The 2011 network TV season’s second fairy tale-based series makes its debut on DVD and Blu-ray this week as “Once Upon a Time” prepares for its second season of curse-breaking fun.
In this show, the evil queen from the “Snow White” tale has cursed all of the fairy tale characters to live in a dreary New England town without magic and without memory of their previous lives. They don’ t age (though this is kinda fuzzy) and just live in a perpetual state of boring existence, unable to leave. (Bad stuff happens if they try.)
The queen, Regina (Lana Parrilla), who’s the mayor of Storybrooke, is the only one who maintains her memories … or is she?
The main conflict comes when Regina’s son, Henry (Jared Gilmore), adopted here in our world as a baby who is now 10, gets hold of a book of fairy tales and figures out the truth: His birth mother, Emma Swan (Jennifer Morrison), is the daughter of Snow White (Ginnifer Goodwin) and Prince Charming (Josh Dallas), and she’s the only one who can break the curse. So he tracks her down, sneaks away and brings her back, much to Regina’s consternation. Despite being an evil queen, she does seem to genuinely love her son and didn’t know about his heritage.

Lana Parrilla, left, Jennifer Morrison and Jared Gilmore are the central trio on “Once Upon a Time.” (ABC)
The greatest fun in the show is figuring out which “real” person is which fairy tale character (if Henry doesn’t say outright). Some are obvious from the get-go, such as Granny and Little Red Riding Hood. Others take a while: Rumplestiltskin, the queen’s mirror. And of course, there are several new characters.
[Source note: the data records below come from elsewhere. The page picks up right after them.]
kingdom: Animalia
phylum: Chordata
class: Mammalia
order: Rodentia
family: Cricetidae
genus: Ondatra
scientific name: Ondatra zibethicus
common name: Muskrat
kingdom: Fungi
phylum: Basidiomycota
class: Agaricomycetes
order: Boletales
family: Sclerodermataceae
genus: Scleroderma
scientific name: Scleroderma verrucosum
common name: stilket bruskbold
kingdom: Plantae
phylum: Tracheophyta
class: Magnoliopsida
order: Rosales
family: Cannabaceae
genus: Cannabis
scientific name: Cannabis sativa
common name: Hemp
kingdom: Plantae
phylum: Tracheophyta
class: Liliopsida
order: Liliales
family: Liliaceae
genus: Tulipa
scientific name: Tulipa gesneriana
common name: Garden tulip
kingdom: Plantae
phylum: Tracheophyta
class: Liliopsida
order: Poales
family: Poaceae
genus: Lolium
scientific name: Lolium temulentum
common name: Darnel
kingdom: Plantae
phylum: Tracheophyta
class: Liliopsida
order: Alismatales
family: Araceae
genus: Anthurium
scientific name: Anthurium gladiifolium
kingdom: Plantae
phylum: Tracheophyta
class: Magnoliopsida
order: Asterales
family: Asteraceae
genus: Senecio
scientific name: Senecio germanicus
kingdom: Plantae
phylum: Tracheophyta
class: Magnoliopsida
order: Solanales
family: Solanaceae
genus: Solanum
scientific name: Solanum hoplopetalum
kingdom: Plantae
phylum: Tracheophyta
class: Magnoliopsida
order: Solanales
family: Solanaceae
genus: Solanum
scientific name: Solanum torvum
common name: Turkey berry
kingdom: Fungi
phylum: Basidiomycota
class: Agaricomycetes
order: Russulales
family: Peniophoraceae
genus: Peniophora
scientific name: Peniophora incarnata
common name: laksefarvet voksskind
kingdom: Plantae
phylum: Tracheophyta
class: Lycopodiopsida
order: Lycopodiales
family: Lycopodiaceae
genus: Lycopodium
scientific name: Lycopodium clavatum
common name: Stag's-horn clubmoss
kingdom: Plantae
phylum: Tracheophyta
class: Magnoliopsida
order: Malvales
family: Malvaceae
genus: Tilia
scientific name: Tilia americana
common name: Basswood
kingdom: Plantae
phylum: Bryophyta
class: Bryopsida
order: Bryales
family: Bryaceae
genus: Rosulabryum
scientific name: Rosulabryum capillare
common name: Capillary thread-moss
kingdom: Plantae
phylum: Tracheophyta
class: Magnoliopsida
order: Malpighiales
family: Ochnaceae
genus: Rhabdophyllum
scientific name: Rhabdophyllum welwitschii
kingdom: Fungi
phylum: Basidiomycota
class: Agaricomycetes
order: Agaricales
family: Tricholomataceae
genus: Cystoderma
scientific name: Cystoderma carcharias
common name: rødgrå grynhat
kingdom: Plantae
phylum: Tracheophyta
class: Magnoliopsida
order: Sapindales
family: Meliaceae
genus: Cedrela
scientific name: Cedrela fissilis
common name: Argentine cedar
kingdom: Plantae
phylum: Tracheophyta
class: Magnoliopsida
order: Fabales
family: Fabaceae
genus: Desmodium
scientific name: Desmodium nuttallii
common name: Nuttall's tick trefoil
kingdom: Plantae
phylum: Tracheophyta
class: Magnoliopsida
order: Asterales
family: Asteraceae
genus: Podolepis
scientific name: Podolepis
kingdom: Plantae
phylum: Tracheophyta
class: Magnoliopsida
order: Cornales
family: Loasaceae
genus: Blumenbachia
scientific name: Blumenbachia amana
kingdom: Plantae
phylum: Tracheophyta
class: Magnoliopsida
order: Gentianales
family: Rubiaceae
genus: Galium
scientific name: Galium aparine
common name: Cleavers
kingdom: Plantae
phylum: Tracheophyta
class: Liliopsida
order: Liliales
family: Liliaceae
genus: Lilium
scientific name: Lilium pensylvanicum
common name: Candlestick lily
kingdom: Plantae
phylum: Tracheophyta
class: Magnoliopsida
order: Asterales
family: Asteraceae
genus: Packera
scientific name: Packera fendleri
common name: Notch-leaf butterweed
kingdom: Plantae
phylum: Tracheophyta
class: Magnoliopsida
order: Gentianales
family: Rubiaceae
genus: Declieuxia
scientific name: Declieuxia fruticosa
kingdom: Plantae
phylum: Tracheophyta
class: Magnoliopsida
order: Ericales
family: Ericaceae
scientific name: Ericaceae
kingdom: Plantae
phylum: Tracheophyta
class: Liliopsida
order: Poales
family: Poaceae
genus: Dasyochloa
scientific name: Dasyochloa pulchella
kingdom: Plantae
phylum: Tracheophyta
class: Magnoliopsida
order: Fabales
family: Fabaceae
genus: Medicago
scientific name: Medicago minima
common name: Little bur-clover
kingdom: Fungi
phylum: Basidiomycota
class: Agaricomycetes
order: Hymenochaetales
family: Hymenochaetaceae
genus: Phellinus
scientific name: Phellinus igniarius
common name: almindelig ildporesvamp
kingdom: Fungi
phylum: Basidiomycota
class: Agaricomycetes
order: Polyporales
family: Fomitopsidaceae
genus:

And then there’s all the Disneyfication. This is an ABC show, and it has Disney’s blessing to use its versions. So the Seven Dwarfs have the Disney names (but do get an interesting backstory). Malificent is in there, as are Belle and Jiminy Cricket. In one of the cuter uses, Jiminy Cricket (town psychologist Dr. Hopper) has a dalmatian named Pongo in our world. But even if characters have Disney names, they’re not the Disney stories.

Robert Carlyle is a fiendish Rumplestiltskin. (ABC)
Heck, they’re often not even the classic stories as we know them. They’re cleverly twisted and changed to fit the new mythology, largely to make Rumplestiltskin a real power player. It turns out he had his fingers in a lot more fairy tales than we ever knew. As played by Robert Carlyle, he’s one of the best parts of the show: shrewd antique dealer/loan shark/real estate magnate/lawyer/etc. Mr. Gold in our world and manic monster in the fairy tales, the go-to guy if you need some powerful magic.
Meanwhile, in a “keep your enemies closer” thing, Emma eventually becomes the town sheriff. She doesn’t believe the fairy tale stuff, but she does think Regina is up to no good in town and is a bad mom for Henry.
And there you have the premise for a great show. Goodwin and Dallas are lovely as the ill-fated couple (he’s in a coma at the start of the show), and Henry’s relentless determination to get Emma to believe him is inspiring. And all the tweaks to fairy tales, along with the intricate ways they’re tied together, are fun to watch.
The show does occasionally stumble on its own internal logic, though. The one that keeps bugging me is the passage of time. The characters are supposed to live in a sort of ageless limbo, but Henry is a regular boy from our world who ages from birth to 10 years in Storybrooke. Nobody notices he ages while all the other kids presumably don’t? He never asks why none of his classmates get any older?
To its credit, the show moves fairly rapidly. It doesn’t drag out the “will she or won’t she?” of Emma’s disbelief and role in the curse too long and gives us a decisive season finale that sets up a whole new set of problems for her and Regina — and all of Storybrooke — for the season premiere Sept. 30. (Argh! I still have to wait a month?)
The set has some nice extras. In a Blu-ray exclusive feature, Dallas reveals some of the origins of several fairy tales, tracing them all the way back to Greek or even Assyrian mythology before the Grimm brothers got their hands on them. And he only mentions Disney when discussing “The Little Mermaid.”
Other extras, such as “Building Character,” which tracks the adaptation of Belle for the show, show just how much green screen is used. Obviously, all those fairy-tale sets can’t be built from scratch, but they fooled my eye on some stuff, for sure. Way to go, SFX team! There’s also a nice look at Steveston, British Columbia, the Canadian town that is transformed into Storybrooke for filming.
There were some concerns that with “Grimm” on NBC, that we had one fairy tale show too many at the start of the season, but they’ve both grown to be modest hits with distinct points of view and well-deserved ratings.